*** PAGE EXCERPT

Trish, I'm glad you posted with info for Justin.  I know it's so hard for you right now to say or do much.  Just know you are in my thoughts and prayers quite often since I met you, and there will come a day when you can breathe again without tears and excruciating pain at every breath.  I know it doesn't feel like it right now, but there are many of us here who i hope you clan gleen some hope from, as we each have personally known the place where you are now.  Sal, Sonya and Kay's loss dates are very near yours as well.  Bless you for your openness in the midst of your pain.  You can count on us sisters to be lifting you up to the throne of God in your turbulant times, and giving praises for the accomplishments of baby steps as they occur.  You are loved, and you are not alone.

******

TASK
According to the post, whose loss dates are very near Trish's?

*** DATASET ROWS

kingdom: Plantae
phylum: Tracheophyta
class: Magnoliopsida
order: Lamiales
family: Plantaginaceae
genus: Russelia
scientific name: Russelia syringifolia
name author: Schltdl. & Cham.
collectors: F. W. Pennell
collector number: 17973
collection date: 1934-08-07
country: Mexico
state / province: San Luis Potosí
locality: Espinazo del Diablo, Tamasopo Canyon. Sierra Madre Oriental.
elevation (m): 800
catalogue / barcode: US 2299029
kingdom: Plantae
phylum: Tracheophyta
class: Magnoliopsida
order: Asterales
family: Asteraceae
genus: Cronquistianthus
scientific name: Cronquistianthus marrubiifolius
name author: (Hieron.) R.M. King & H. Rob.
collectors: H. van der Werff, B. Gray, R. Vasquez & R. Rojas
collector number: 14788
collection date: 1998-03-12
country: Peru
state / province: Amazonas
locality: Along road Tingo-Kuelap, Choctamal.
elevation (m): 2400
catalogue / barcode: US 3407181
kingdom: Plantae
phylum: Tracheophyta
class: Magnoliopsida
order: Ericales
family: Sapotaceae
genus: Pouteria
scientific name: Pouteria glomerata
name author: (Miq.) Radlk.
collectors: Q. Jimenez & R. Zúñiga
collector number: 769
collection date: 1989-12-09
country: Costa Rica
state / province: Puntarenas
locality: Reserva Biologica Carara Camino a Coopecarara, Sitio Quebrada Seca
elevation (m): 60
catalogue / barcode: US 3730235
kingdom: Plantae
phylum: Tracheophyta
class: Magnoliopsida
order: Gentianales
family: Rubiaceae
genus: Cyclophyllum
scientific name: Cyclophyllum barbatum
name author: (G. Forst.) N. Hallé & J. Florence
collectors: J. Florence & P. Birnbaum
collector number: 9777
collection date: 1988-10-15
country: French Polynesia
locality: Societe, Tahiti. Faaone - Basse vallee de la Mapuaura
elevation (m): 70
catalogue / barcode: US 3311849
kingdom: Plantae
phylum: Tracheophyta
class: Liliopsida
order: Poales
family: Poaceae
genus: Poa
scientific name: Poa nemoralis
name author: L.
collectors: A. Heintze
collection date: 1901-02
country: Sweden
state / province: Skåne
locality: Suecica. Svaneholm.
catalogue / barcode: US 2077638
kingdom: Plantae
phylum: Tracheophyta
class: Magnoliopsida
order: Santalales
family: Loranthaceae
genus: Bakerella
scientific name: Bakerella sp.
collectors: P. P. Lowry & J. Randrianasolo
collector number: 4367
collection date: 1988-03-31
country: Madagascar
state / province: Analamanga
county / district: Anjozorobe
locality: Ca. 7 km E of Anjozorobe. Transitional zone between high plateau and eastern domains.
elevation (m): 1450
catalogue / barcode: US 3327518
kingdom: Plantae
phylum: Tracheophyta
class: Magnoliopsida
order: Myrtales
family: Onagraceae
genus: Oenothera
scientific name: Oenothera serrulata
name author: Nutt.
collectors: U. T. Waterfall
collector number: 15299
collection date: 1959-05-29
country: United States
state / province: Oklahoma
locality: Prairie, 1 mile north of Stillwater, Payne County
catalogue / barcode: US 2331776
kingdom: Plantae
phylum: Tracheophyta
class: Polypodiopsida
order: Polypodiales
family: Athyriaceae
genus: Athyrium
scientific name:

******

CORRECT RESULT
Sal, Sonya and Kay's.